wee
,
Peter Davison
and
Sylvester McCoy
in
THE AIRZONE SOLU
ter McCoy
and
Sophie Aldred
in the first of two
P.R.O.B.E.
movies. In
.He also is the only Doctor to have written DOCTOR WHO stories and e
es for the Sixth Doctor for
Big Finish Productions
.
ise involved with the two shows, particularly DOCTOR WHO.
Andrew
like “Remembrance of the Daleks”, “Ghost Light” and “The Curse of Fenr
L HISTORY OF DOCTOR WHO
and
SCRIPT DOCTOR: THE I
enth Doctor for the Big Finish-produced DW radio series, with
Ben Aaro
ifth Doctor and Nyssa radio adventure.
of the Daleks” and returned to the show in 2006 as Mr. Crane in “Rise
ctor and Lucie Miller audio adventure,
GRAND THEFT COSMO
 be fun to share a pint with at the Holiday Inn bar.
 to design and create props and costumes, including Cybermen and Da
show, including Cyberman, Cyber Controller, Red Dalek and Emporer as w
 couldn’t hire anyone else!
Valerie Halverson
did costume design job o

════════

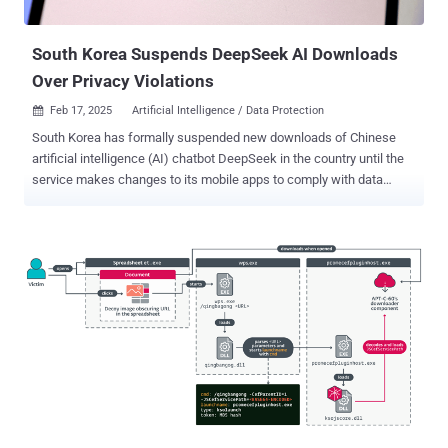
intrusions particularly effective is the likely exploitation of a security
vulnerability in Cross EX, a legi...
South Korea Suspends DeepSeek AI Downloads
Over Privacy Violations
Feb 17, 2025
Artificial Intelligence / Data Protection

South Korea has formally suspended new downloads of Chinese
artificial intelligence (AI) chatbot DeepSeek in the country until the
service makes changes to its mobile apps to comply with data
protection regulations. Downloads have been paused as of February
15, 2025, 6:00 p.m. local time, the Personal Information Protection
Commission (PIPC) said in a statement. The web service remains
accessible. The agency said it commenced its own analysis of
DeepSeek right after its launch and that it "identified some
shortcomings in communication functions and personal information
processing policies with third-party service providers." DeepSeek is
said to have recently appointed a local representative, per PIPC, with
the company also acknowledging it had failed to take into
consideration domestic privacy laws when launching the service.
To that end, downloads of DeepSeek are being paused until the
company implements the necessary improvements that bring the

════════

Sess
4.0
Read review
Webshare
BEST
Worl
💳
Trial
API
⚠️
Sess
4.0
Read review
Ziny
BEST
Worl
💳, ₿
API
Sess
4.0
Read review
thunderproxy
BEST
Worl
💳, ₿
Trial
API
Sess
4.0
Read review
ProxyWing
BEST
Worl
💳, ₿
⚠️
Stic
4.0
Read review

════════

[Required action] Locate each line in the listing above that contains the string "Daleks" and copy those lines out. Case matters.

[Task output]
like “Remembrance of the Daleks”, “Ghost Light” and “The Curse of Fenr
of the Daleks” and returned to the show in 2006 as Mr. Crane in “Rise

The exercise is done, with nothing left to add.